**ABOUT THIS EXERCISE:**
The line with "right wrist: (171, 339, 33)" marks the start; write out that line and all following lines through the end of the listing, exactly.

**SOURCE DATA:**
------------------------

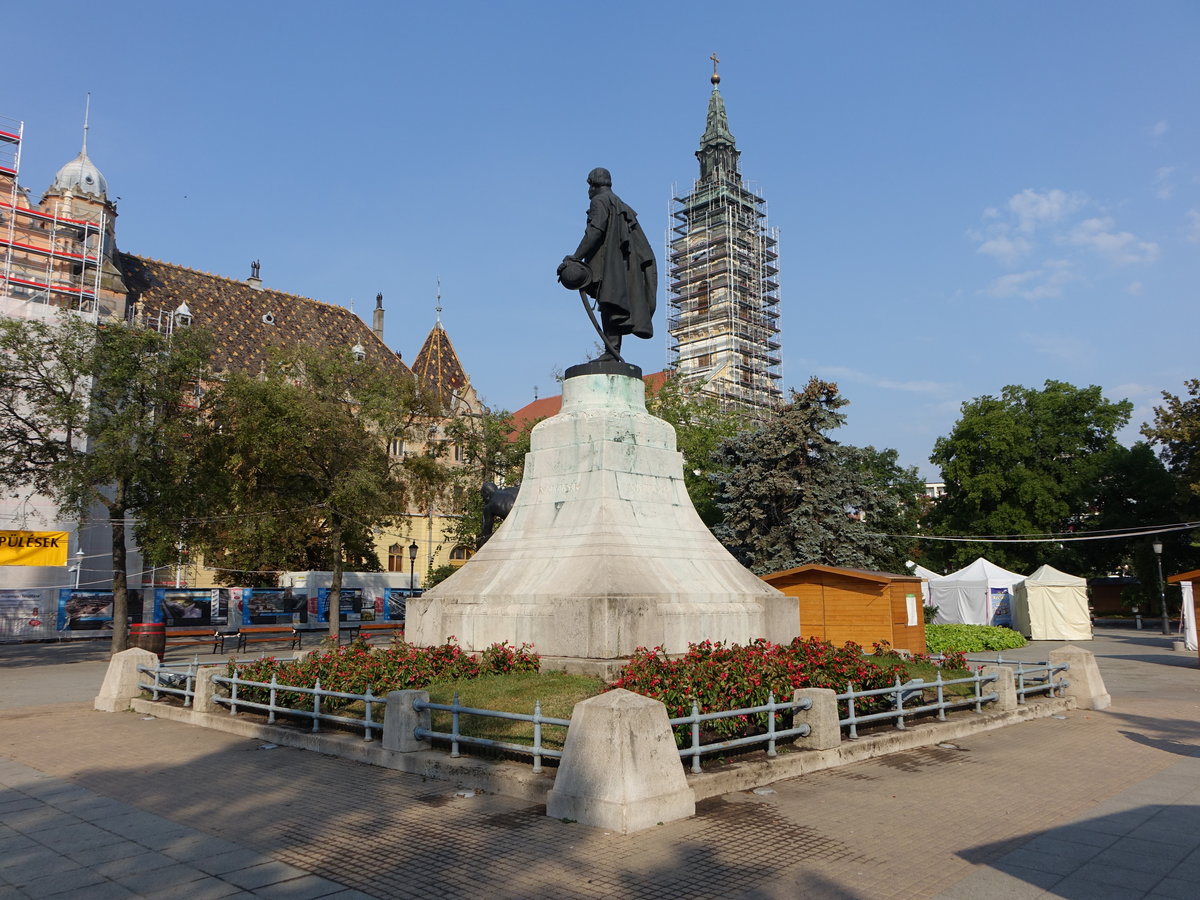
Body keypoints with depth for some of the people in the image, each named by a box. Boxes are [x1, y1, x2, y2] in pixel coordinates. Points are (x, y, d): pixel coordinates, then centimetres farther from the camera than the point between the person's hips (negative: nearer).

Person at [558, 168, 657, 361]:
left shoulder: (600, 201, 0)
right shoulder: (622, 206, 27)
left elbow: (595, 231, -17)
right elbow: (642, 245, 22)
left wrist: (575, 257, -21)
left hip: (608, 262, -9)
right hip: (623, 263, 9)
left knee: (610, 307, -16)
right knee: (615, 309, 4)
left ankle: (612, 350, -25)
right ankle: (614, 352, -2)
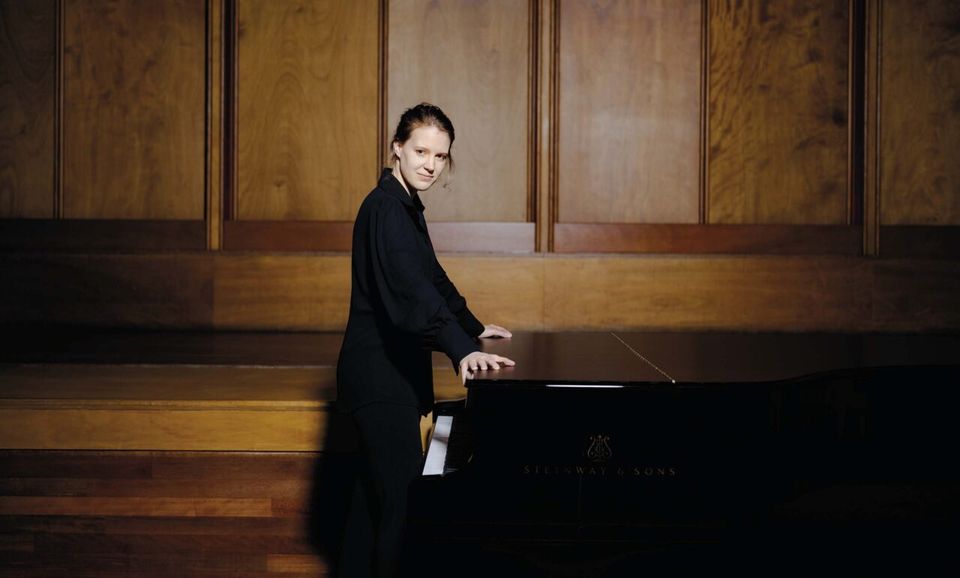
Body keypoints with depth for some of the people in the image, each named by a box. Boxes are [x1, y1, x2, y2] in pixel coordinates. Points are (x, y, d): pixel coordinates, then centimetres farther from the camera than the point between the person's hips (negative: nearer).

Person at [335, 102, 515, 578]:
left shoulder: (406, 207, 13)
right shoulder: (386, 208, -18)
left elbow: (432, 279, 28)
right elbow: (409, 289, -33)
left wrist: (474, 328, 38)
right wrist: (461, 350, -44)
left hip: (391, 375, 10)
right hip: (381, 375, -10)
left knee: (376, 492, 17)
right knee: (403, 501, -10)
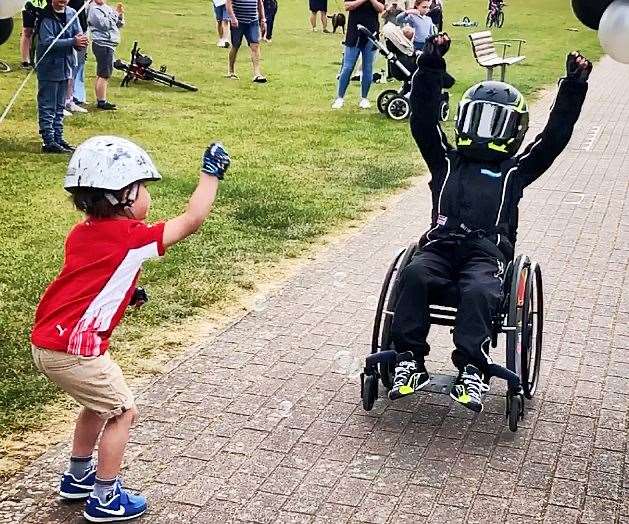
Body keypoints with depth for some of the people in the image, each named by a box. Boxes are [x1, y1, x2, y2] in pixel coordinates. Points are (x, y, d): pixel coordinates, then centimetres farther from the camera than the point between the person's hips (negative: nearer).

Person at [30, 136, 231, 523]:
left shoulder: (82, 233, 7)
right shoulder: (131, 238, -17)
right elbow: (192, 221, -14)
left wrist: (125, 294, 12)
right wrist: (211, 174, -7)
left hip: (48, 341, 9)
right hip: (74, 349, -9)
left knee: (100, 404, 27)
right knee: (123, 411, 7)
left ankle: (78, 477, 42)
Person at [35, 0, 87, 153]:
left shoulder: (71, 14, 4)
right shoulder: (45, 17, -13)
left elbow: (79, 35, 4)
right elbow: (47, 42, -21)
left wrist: (81, 40, -21)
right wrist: (73, 41, -21)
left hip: (65, 67, 7)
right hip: (49, 68, -7)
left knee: (59, 107, 16)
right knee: (47, 107, -1)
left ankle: (58, 138, 24)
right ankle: (48, 142, 1)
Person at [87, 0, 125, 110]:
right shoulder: (94, 9, -9)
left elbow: (119, 24, 19)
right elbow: (104, 24, -20)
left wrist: (120, 14, 1)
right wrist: (116, 14, -12)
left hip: (108, 45, 10)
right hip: (103, 44, -10)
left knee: (101, 75, 15)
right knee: (105, 75, -10)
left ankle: (100, 100, 22)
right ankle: (102, 102, -8)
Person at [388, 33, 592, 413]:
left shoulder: (515, 170, 23)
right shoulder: (446, 160, 26)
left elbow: (555, 137, 17)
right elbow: (423, 119, 16)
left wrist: (574, 87, 11)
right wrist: (431, 65, 7)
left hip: (487, 252, -1)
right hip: (441, 246, 1)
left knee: (479, 290, -35)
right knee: (414, 274, -32)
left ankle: (472, 370, -36)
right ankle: (411, 361, -28)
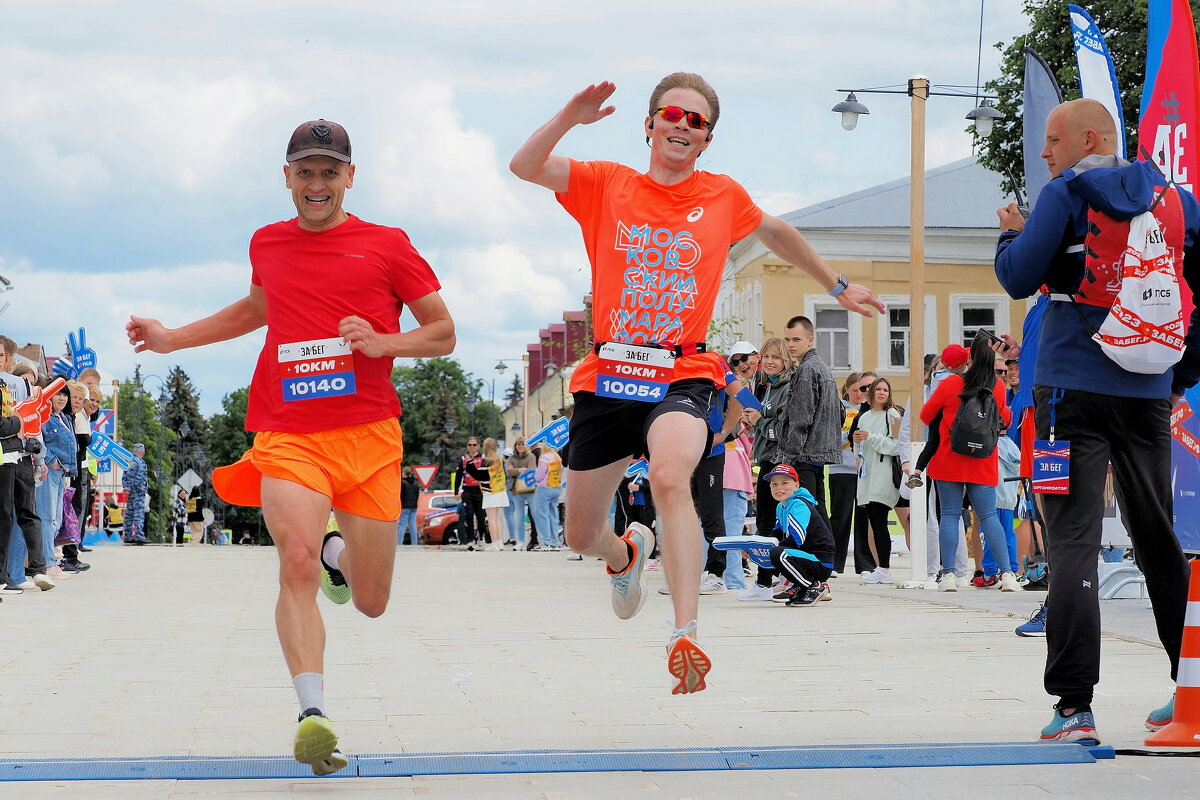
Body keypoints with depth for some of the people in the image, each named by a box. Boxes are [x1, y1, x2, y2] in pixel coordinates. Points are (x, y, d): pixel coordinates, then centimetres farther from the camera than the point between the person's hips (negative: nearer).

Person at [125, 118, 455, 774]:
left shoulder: (386, 245, 5)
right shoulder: (267, 245, 15)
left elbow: (444, 333, 8)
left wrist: (382, 342, -11)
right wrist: (171, 339, 33)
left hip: (368, 436, -1)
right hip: (287, 438, 1)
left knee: (370, 601, 7)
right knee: (296, 564, -26)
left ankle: (339, 555, 43)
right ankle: (313, 714, -32)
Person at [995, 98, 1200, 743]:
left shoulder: (1067, 195, -4)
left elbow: (1018, 278, -5)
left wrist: (1010, 235, 15)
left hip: (1073, 389, -5)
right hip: (1148, 394, 5)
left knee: (1072, 542, -7)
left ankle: (1074, 706, -15)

------------------------

**RESPONSE AREA:**
right wrist: (171, 339, 33)
left hip: (368, 436, -1)
right hip: (287, 438, 1)
left knee: (370, 601, 7)
right knee: (296, 564, -26)
left ankle: (339, 555, 43)
right ankle: (313, 714, -32)
Person at [995, 98, 1200, 743]:
left shoulder: (1067, 195, -4)
left elbow: (1018, 278, -5)
left wrist: (1010, 235, 15)
left hip: (1073, 389, -5)
right hip: (1148, 394, 5)
left knee: (1072, 542, -7)
left ankle: (1074, 706, -15)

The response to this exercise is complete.